実務的に非常によく用いられるEV/EBITDA倍率を基準とした類似会社比較法(マルチプル法)においては、「事業価値(または企業価値)」が直接的に求められます。EVEBITDA倍率の類似会社平均が5倍であり、対象会社のEVEBITDAが10億円であれば、EV=50億円ということになります。

一方で、PER倍率を基準とした評価においては、「株主価値」が直接的に求められる価値となります。これは、PERという数値指標の分子が株主価値を基準とした株価となるからです。

時価総額は株主価値とほぼ同義ですので、対象会社の当期純利益が5億、PERの類似会社平均が20倍とすると、株主価値=100億円ということになります。

一方、前述のとおり、企業価値評価手法の代表的手法であるDCF法により直接的に算出される価値は事業価値です。このように、企業価値評価手法によって、はじめに求められる「会社の価値」が異なることは重要な論点です。

非事業資産とデットライクアイテム

「事業価値から「企業価値」を求めるには、「非事業資産」を明らかにする必要があります。また「企業価値」から「株主価値」を求めるには、「有利子負債(社債を含む)」だけでなく、有利子負債に類似する負債である「デットライクアイテム」も含めて減算する必要があります。ここでは、この「非事業資産」と「デットライクアイテム」について説明します。

非事業資産とは

「非事業資産」は比較的容易に算定可能です。まず事業運営に必要でない現預金が代表的なものであり、それ以外に事業の用に供していない資産があればこれらの金額を合算します。現預金以外の代表的なものとしては、換金可能な上場有価証券、遊休不動産、確実に返済される貸付金などがあります。

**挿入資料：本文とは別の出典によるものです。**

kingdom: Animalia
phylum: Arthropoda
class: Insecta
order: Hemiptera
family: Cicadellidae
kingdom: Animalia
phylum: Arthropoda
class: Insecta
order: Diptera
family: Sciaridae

1つの考え方としては、買収者が買収後にすぐに売却(回収・現金化)できる資産であり、かつ事業に何の影響も及ぽさない資産は何かという視点で考えるとわかりやすいでしょう。なお、現預金のうち拘束性預金や担保に供している預金等は「非事業資産」に含めて考えないのが通常です。

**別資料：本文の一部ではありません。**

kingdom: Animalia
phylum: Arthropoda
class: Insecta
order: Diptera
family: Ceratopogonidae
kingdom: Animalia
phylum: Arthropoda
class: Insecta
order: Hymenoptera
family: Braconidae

また事業運営上の最低限の現金(たとえば売上高の1~2%程度)を「非事業資産」に含めないという考え方が採用される場合もありますが、日本における実務上ではこれらも「非事業資産」に含めて計算していることが多いようです。

デットライクアイテムとは

「企業価値」から「株主価値」を算出する場合、有利子負債の控除に加えて、「デットライクアイテム」も控除します。言い換えると「将来的な支出、損失または収入減少」になうる負債(帳簿に載らないオフバランス負債も含む)がこれに該当します。

具体的には、退職給付債務、リース債務(フアイナンスリースにかかるもの)、資産除去債務、偶発債務等が挙げられます。

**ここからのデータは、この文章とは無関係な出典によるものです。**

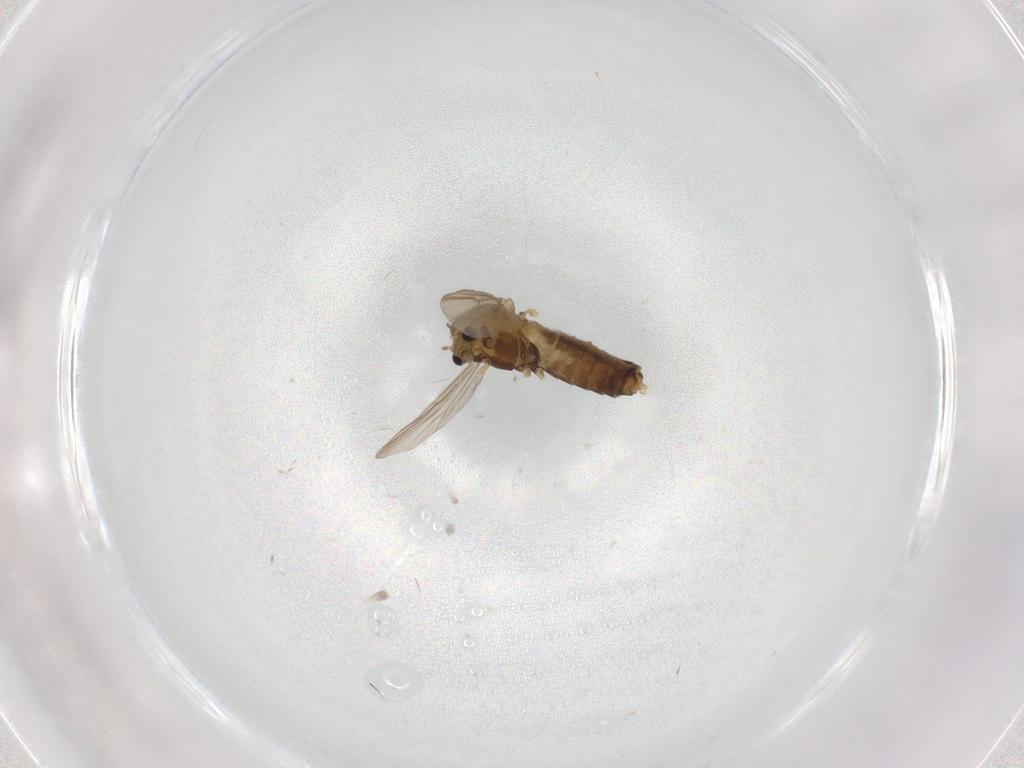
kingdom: Animalia
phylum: Arthropoda
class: Insecta
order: Diptera
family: Chironomidae
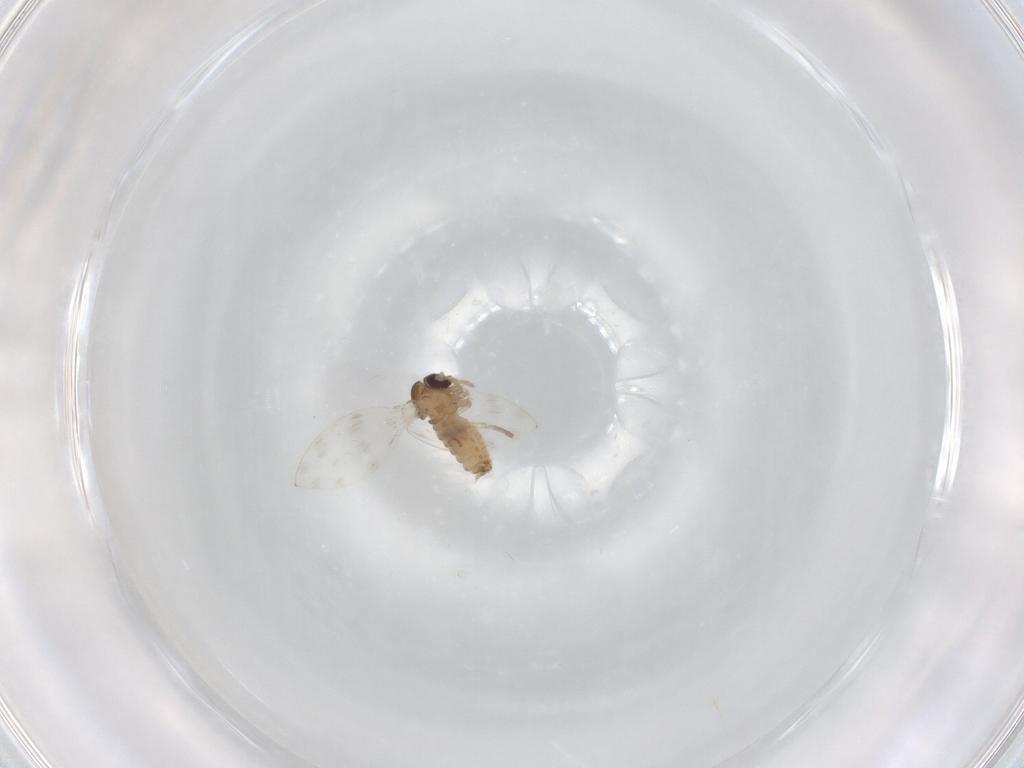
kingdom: Animalia
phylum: Arthropoda
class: Insecta
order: Diptera
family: Psychodidae
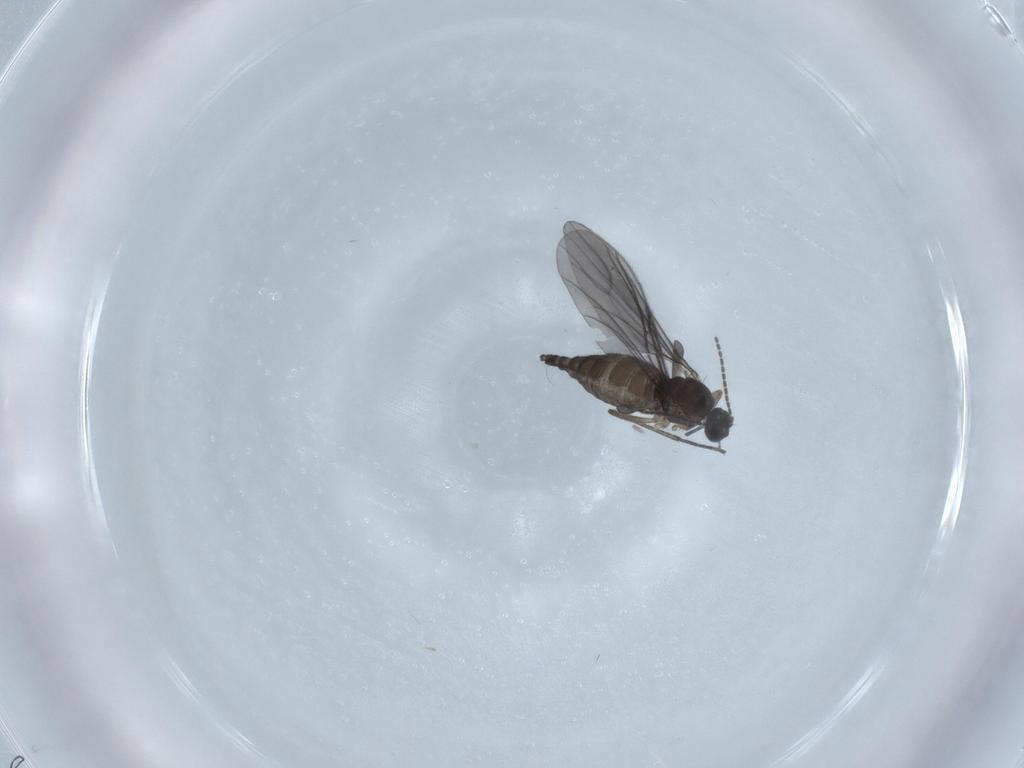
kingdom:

なお、「非事業資産」および「デットライクアイテム」は、常に「時価」で算定していきます。簿価2億円の不動産であれば、現在いくらで売却できるかという考え方に立って「非事業資産」に算入すべき金額を算出します。

「非事業資産」と「デットライクアイテム」および「有利子負債」を理解することで、(事業価値」「企業価値」「株主価値」の相互変換が可能になります。